Sunday, July 10, 2016

ADAM SMITH IS INNOCENT!

Javier E. David posts ( July) on CNBC HERE 
“Economy needs 'fundamental reorientation' using a 'common good' approach”
The "invisible hand" of the free markets popularized by Adam Smith in his seminal tome "An Inquiry into the Nature and Causes of the Wealth of Nations" has become antiquated, Felber argued, and simply "doesn't work. The Common Good balance sheet is a way to see that Adam Smith's dream comes true," he added.
Comment
Javier David is earnestly keen and driven by good intentions. His proposed scheme has merit (as long as it does not become a state bureaucracy simply adding to costly overheads, inspectors, office staff and marketing, and the usual controversies).

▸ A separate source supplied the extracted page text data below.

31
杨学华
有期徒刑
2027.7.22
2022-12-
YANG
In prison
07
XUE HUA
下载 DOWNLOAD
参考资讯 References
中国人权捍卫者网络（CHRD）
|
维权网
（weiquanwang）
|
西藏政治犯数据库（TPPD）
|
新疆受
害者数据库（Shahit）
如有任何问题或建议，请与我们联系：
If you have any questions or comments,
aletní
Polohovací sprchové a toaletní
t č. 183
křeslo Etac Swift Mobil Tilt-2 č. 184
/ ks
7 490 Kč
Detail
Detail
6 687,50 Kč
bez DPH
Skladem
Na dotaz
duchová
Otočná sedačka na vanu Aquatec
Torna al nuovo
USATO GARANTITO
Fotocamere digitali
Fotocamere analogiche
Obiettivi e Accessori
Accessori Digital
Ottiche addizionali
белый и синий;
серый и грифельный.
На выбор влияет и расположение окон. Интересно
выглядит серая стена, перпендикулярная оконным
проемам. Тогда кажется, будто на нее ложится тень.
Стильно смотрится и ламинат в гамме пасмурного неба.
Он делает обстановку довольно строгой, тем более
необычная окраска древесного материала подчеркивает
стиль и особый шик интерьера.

I am more concerned that Javier David drags into his case an innocent man, namely Adam Smith, who did NOT “popularise” the … "invisible hand" of free markets … in his seminal tome ”. This is such a travesty of the truth that my flabber is truly gasted!

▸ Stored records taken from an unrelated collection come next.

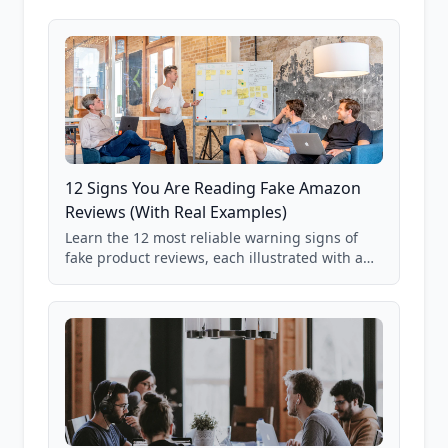
12 Signs You Are Reading Fake Amazon
Reviews (With Real Examples)
Learn the 12 most reliable warning signs of
fake product reviews, each illustrated with a
real Grade F product from our database of
85,000+ analyzed Amazon listings.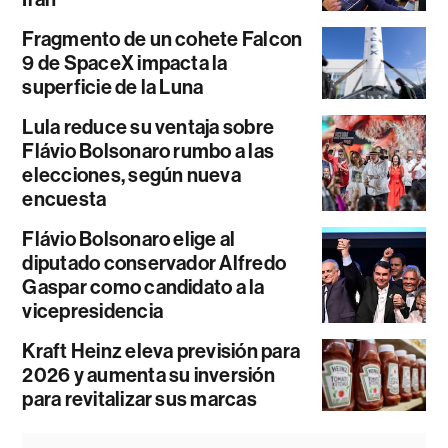
Fragmento de un cohete Falcon
9 de SpaceX impacta la
superficie de la Luna
Lula reduce su ventaja sobre
Flávio Bolsonaro rumbo a las
elecciones, según nueva
encuesta
Flávio Bolsonaro elige al
diputado conservador Alfredo
Gaspar como candidato a la
vicepresidencia
Kraft Heinz eleva previsión para
2026 y aumenta su inversión
para revitalizar sus marcas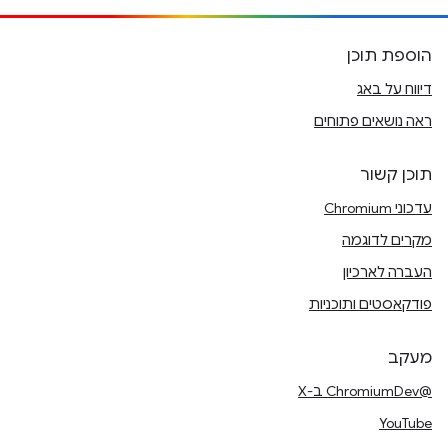
הוספת תוכן
דיווח על באג
ראה נושאים פתוחים
תוכן קשור
עדכוני Chromium
מקרים לדוגמה
העברה לארכיון
פודקאסטים ותוכניות
מעקב
@ChromiumDev ב-X
YouTube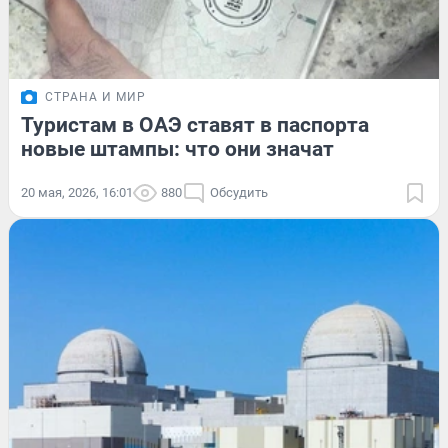
СТРАНА И МИР
Туристам в ОАЭ ставят в паспорта
новые штампы: что они значат
20 мая, 2026, 16:01
880
Обсудить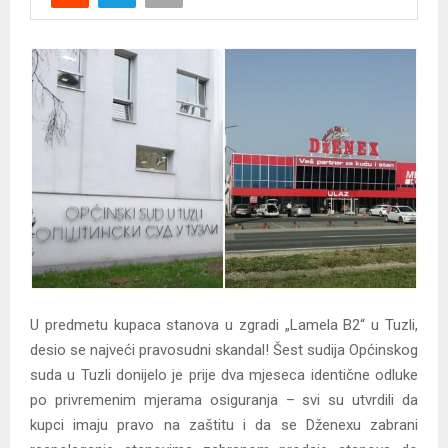
Y
M
E
N
U
U predmetu kupaca stanova u zgradi „Lamela B2“ u Tuzli,
desio se najveći pravosudni skandal! Šest sudija Općinskog
suda u Tuzli donijelo je prije dva mjeseca identične odluke
po privremenim mjerama osiguranja – svi su utvrdili da
kupci imaju pravo na zaštitu i da se Dženexu zabrani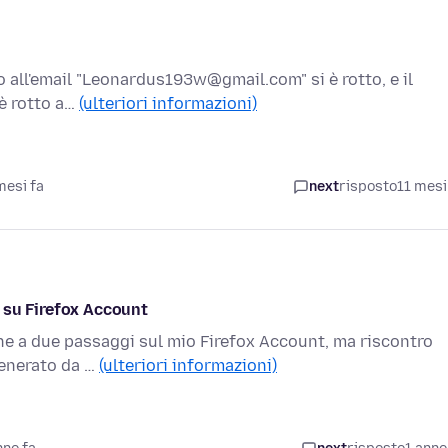
o all'email "Leonardus193w@gmail.com" si è rotto, e il
 è rotto a…
(ulteriori informazioni)
mesi fa
next
risposto
11 mesi
 su Firefox Account
one a due passaggi sul mio Firefox Account, ma riscontro
generato da …
(ulteriori informazioni)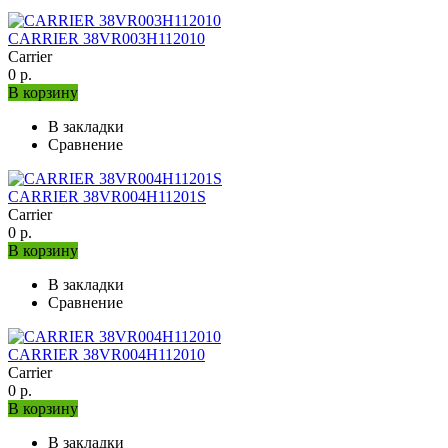
CARRIER 38VR003H112010
Carrier
0 р.
В корзину
В закладки
Сравнение
CARRIER 38VR004H11201S
Carrier
0 р.
В корзину
В закладки
Сравнение
CARRIER 38VR004H112010
Carrier
0 р.
В корзину
В закладки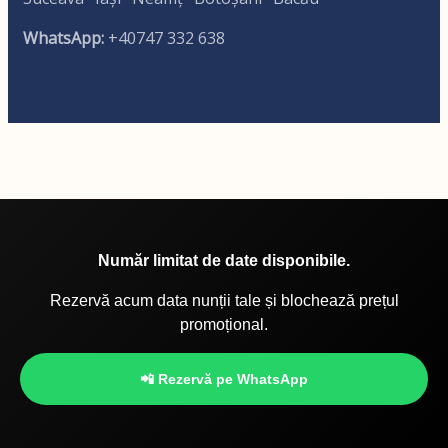
WhatsApp:
+40747 332 638
Număr limitat de date disponibile.
Rezervă acum data nunții tale și blochează prețul
promoțional.
📲 Rezervă pe WhatsApp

The historical fact remains true that Smith’s only mention of “an invisible hand” was totally ignored when Wealth of Nations was published in 1776 and through all six editions of it while Smith was alive (he died in 1790). Apart from J. J. Rousseau, who mentioned it once, somewhat flippantly, and Thomas Chalmers, a charasmatic Scottish Presbyterian Church Minister, in 1836. This record of two is hardly evidence of Smith ‘popularising’ the ‘Invisible hand’ - in fact he never mentioned it aside of his single use in Wealth of Nations and his earlier single use in his Theory of Moral Sentiments (1759). (Yes, I know he referred to the “invisible hand of Jupiter’ in an essay on a pagan god who fired thunderbolts at enemies of Rome, published posthumously in 1795).
So where did Javier David get this ‘popularisation’ notion from? The answer is clear. It came from modern economists, who picked it up from Paul Samuelson’s popular textbook, Economics (1948), with its circa 5 million sales to 2010.

The modern interpretation of Smith’s use of a popular theological metaphor, is way beyond anything Smith articulated while he was alive. That these modern and invented notions ‘don’t work’ has nothing to do with Adam Smith’s more modest meaning.